FOR years the Perth Basin was written off as a gas province of minor significance, one where, compared with other parts of WA, quantities were insufficient for long-term commercial development.
Local domestic and industrial gas demand had historically been insignificant for the bigger explorers and, particularly in the southern part of the basin, the reservoirs had been found to be difficult.
But all that has changed over the past 15 months on three significant discoveries.
The stakes were first raised in October 2001 when Arc Energy and Origin Energy found oil onshore, in the Hovea field, not far from Perth.
Another find came soon after, this one close to shore on the Cliff Head trend, followed two months ago when a new onshore field, Jingemia, was proclaimed by Origin.
Hovea operator Arc is now production testing the fourth Hovea well, and Jingemia is undergoing production testing, with an initial reported clean-up flow of 2,000 barrels per day.
Hovea-5 will follow soon, in the field expected to produce for up to 10 years, with a daily 5,000 barrels for at least the first three years.
Hence, a bevy of small to medium players has now jockeyed into position, keen for a slice of the action from this summer’s appraisal and exploration program.
Keen disappointment in October, with a dry exploration well in the Morangie prospect on trend to the north of Cliff Head in WA 226P, has not dampened enthusiasm for the basin.
Apache Energy has just bought in to two offshore permits awarded in July this year, to the immediate north of the summer action, and approaches to other players for territory were still reported as late as last week.
The market likes these types of finds, as do the companies.
Such onshore or close to shore oil discoveries – with good reservoirs not requiring exotic techniques, and close to markets – are considered comparatively easy and simple to execute.
Origin and Mitsui are the two major companies in the region, but players and onlookers are talking of new company-maker finds, significant cash flows and the inevitable takeover plays should even some of this summer’s planned wells on and near the Cliff Head trend come in.
Arc – with 50 per cent of the Hovea field, in on Cliff Head and an adjoining permit, and keen to explore prospects on its territory adjacent to the Jingemia find – is considered attractive.
So is Voyager Energy, which had success with Cliff Head and Jingemia following its September 2001 float.
The attraction of this pair was underscored recently when Delta Oilfield Developments – a 50/50 venture by Westgold Resources and Carpenter Pacific Resources – made its first two investments in Arc and Voyager, becoming a substantial shareholder of each.

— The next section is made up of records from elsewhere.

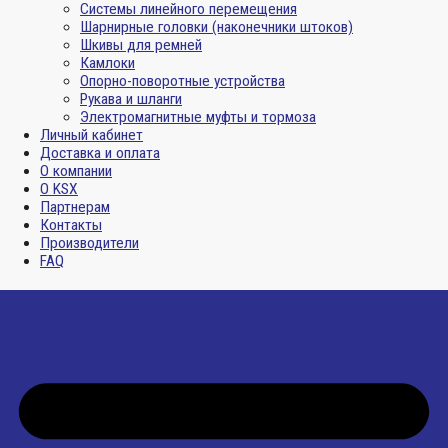
Системы линейного перемещения
Шарнирные головки (наконечники штоков)
Шкивы для ремней
Камлоки
Опорно-поворотные устройства
Рукава и шланги
Электромагнитные муфты и тормоза
Личный кабинет
Доставка и оплата
О компании
О KSX
Партнерам
Контакты
Производители
FAQ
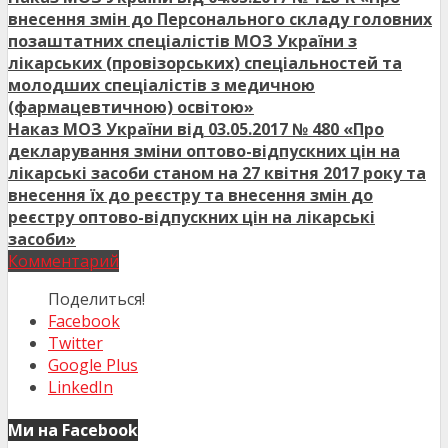
внесення змін до Персонального складу головних
позаштатних спеціалістів МОЗ України з
лікарських (провізорських) спеціальностей та
молодших спеціалістів з медичною
(фармацевтичною) освітою»
Наказ МОЗ України від 03.05.2017 № 480 «Про
декларування зміни оптово-відпускних цін на
лікарські засоби станом на 27 квітня 2017 року та
внесення їх до реєстру та внесення змін до
реєстру оптово-відпускних цін на лікарські
засоби»
Комментарий
Поделиться!
Facebook
Twitter
Google Plus
LinkedIn
Ми на Facebook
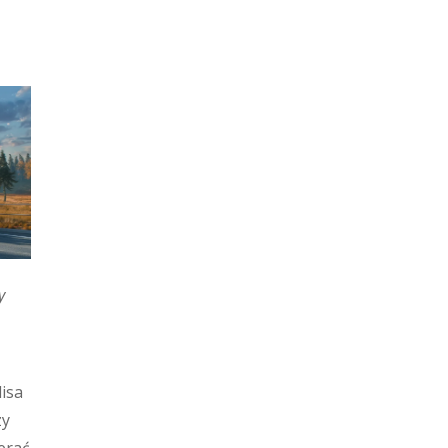
y
isa
zy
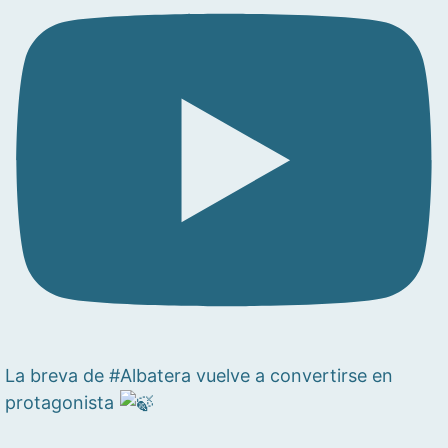
La breva de #Albatera vuelve a convertirse en
protagonista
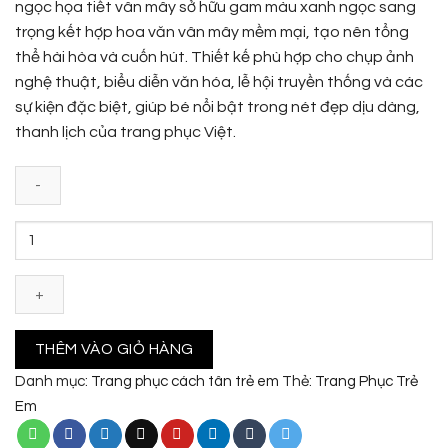
ngọc họa tiết vân mây sở hữu gam màu xanh ngọc sang
trọng kết hợp hoa văn vân mây mềm mại, tạo nên tổng
thể hài hòa và cuốn hút. Thiết kế phù hợp cho chụp ảnh
nghệ thuật, biểu diễn văn hóa, lễ hội truyền thống và các
sự kiện đặc biệt, giúp bé nổi bật trong nét đẹp dịu dàng,
thanh lịch của trang phục Việt.
Việt
phục
trẻ
em
cách
tân
THÊM VÀO GIỎ HÀNG
màu
Danh mục:
Trang phục cách tân trẻ em
Thẻ:
Trang Phục Trẻ
xanh
Em
ngọc
họa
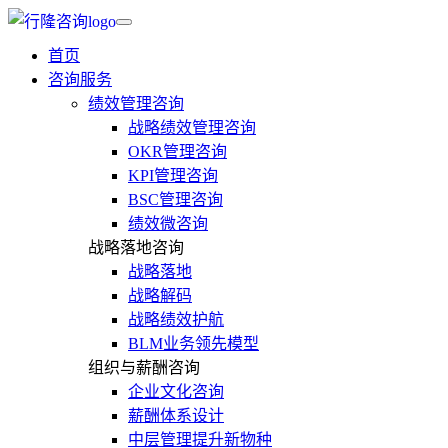
首页
咨询服务
绩效管理咨询
战略绩效管理咨询
OKR管理咨询
KPI管理咨询
BSC管理咨询
绩效微咨询
战略落地咨询
战略落地
战略解码
战略绩效护航
BLM业务领先模型
组织与薪酬咨询
企业文化咨询
薪酬体系设计
中层管理提升新物种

Hogan & Partners resource analyst Adam Conigliaro rates Australian Worldwide Exploration as another attractive entry into the Perth Basin.
The three Perth Basin players from Sydney – Australian Worldwide Exploration, Origin and Roc Oil –hold significant acreage, and are often mentioned as leaders in any subsequent corporate activity.
Speculation also surrounds the corporate intent of Apache and Mitsui, and another player not as yet in the Perth Basin, South Australia’s Santos.
Santos is Voyager’s complementary 59.1 per cent partner in the oil-producing Nockatunga project in Queensland.
Mr Conigliaro expects the consolidation that would be inevitable over time in the region will be accelerated if even just one or two wells of the potential eight to be drilled this season come in.
Origin currently has no equity in Cliff Head. And Roc Oil, which led the second oil find on the Cliff Head trend last Christmas-New Year, has plenty of its own links within WA.
It chose ‘friendly, like-minded parties’ Voyager Energy and Bounty Oil & Gas – regarded as undervalued and ripe for takeover – to bid successfully earlier this year for two new offshore permits north of the current finds.
Six companies have joined with Roc in TP/15 to drill the Cliff Head trend between last year’s find and the shore near Dongara. Hardman Resources, also in the Perth Basin, is a Roc partner off Mauritania.
Hardman listed earlier this year on the London Stock Exchange’s Alternative Investment Market.
In the UK, Roc has interests in close to 20 onshore and offshore oil and gas permits.
Publicly, Origin is not talking much, and the consensus is that not too many know what company management has in mind.
However, over the past two years, the company has significantly increased its WA exploration, production and electricity generation interests.
Australian Worldwide Energy is in both Cliff Head and Jingemia, in addition to the already-producing Beharra Springs gas field.
Many of the smaller companies are partnering the bigger players in this summer’s activity.
Some of these companies, such as Norwest Energy, are carrying the greatest comparative risk and could suffer significant market loss if the season turns out to be a dry one.
However, they also stand to benefit from substantial leverage.
Those benefiting from Jingemia are Origin (operator, 49.2 per cent), Hardman (22.4 per cent), Australian Worldwide (15.2 per cent), Victoria Petroleum and Voyager (5.8 per cent each), and Pancontinental Oil & Gas (1.3 per cent).